The high-level data pipeline is illustrated below. Each step in the pipeline reflects a corresponding stage in the analysis of user data.
This repository is structured as follows:
-
analysis_layer: Reflects the "Analysis Layer" component on the data pipeline and is responsible for quantifying the feature-to-indicator mapping using the concrete employed
config.json
and the respective user baseline (initially:population_baseline.json
). -
dashboard_layer: Reflects the "Dashboard Layer" component on the data pipeline and is responsible for the user-system interaction and providing meaningful visualizations of the system output.
-
data_ingestion_layer: Reflects the "Data Ingestion Layer" component on the data pipeline and is responsible for setting up the sensor types and streaming the data to the system core.
- /framework/ – contains interfaces for uniform implementation of new sensor modalities. (user may not extend)
- /implementation/ - contains implemented sensor modalities. (user may extend)
-
datasets: Contains all data files that are possible to share, such as the Toronto Emotional Speech Set (TESS).
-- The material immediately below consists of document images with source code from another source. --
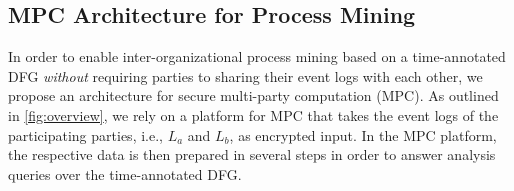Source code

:%

\subsection{MPC Architecture for Process Mining}
\label{sec:core_approach}

In order to enable inter-organizational process mining based on a 
time-annotated DFG \emph{without} requiring parties to sharing their event logs 
with each other, we propose an architecture for secure multi-party computation 
(MPC). As outlined in \autoref{fig:overview}, we rely on a platform for MPC 
that takes the event logs of the participating parties, i.e., $L_a$ and $L_b$, 
as encrypted input. In the MPC platform, the respective data is then prepared 
in several steps in order to answer analysis queries over the time-annotated 
DFG. 

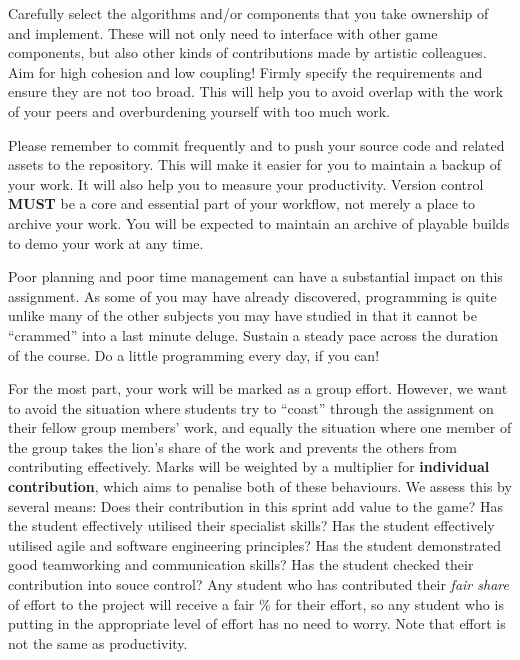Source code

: \documentclass{../../fal_assignment}
\begin{document}
Carefully select the algorithms and/or components that you take ownership of and implement. These will not only need to interface with other game components, but also other kinds of contributions made by artistic colleagues. Aim for high cohesion and low coupling! Firmly specify the requirements and ensure they are not too broad. This will help you to avoid overlap with the work of your peers and overburdening yourself with too much work. 

Please remember to commit frequently and to push your source code and related assets to the repository. This will make it easier for you to maintain a backup of your work. It will also help you to measure your productivity. Version control \textbf{MUST} be a core and essential part of your workflow, not merely a place to archive your work. You will be expected to maintain an archive of playable builds to demo your work at any time.

Poor planning and poor time management can have a substantial impact on this assignment. As some of you may have already discovered, programming is quite unlike many of the other subjects you may have studied in that it cannot be ``crammed'' into a last minute deluge. Sustain a steady pace across the duration of the course. Do a little programming every day, if you can!

For the most part, your work will be marked as a group effort.
However, we want to avoid the situation where students try to ``coast'' through the assignment
on their fellow group members' work,
and equally the situation where one member of the group takes the lion's share of the work
and prevents the others from contributing effectively.
Marks will be weighted by a multiplier for \textbf{individual contribution}, which aims to penalise both of these behaviours.
We assess this by several means: Does their contribution in this sprint add value to the game? Has the student effectively utilised their specialist skills? Has the student effectively utilised agile and software engineering principles? Has the student demonstrated good teamworking and communication skills? Has the student checked their contribution into souce control? Any student who has contributed their \textit{fair share} of effort to the project will receive a fair \% for their effort,
so any student who is putting in the appropriate level of effort has no need to worry. Note that effort is not the same as productivity.

\end{document}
Due to license agreements, the DAIC-WOZ speech set has to be kept hidden (in /ex_files/).
-
docs: Contains various scripts that have been used for creating visualizations or the evaluation of the master's thesis and miscellaneous additional resources such as data files and log-files.
-
playground: Experimental content that I like to keep in the repository for personal use.
-
processing_layer: Reflects the "Processing Layer" component on the data pipeline and employs two types of service groups: (1) metrics computation services, and (2) user profiling services.
-
temporal_context_modeling_layer: Reflects the "Temporal Context Modeling Layer" component on the data pipeline and is responsible for aggregating the raw metrics as well as contextualize them to make the sensed values more rigid and having them reflect the temporal notion as described in DSM-5.
This is an overview of all services defined in the system and how to access them.
Service Name | Container Name | Port | URL / Notes |
---|---|---|---|
MQTT Broker | mqtt |
1883 | MQTT protocol only |
MongoDB | mongodb |
27017 | MongoDB database |
Mongo Express | mongo-express |
8081 | http://localhost:8081 |
Voice Profiling Service | voice_profiling |
8000 | http://localhost:8000 |
Voice Metrics Service | voice_metrics |
– | Internal only (no exposed port) |
Temporal Context Modeling Service | temporal_context_modeling_layer |
8082 | http://localhost:8082 |
Analysis Layer | analysis_layer |
8083 | http://localhost:8083 |
Dashboard Layer | dashboard_layer |
8084 | http://localhost:8084 |
This quick tutorial introduces the core system functionality using the VoiceFromFile
sensor type. This type let's you simulated audio input by streaming data from a .wav
file.
docker-compose up --build
-
Navigate to file
./data_ingestion_layer/sense.py
-
Define the filepath to the desired
.wav
file. -
Run
./data_ingestion_layer/sense.py
python -u "./data_ingestion_layer/sense.py"
- Wait until the whole file is processed, and the message "No data detected" is shown in the terminal.
-
Open the Streamlit dashboard at
http://localhost:8084
. -
Select the first user on the left side via the dropdown list.
-
Click "Refresh Analysis" button to trigger the data analysis.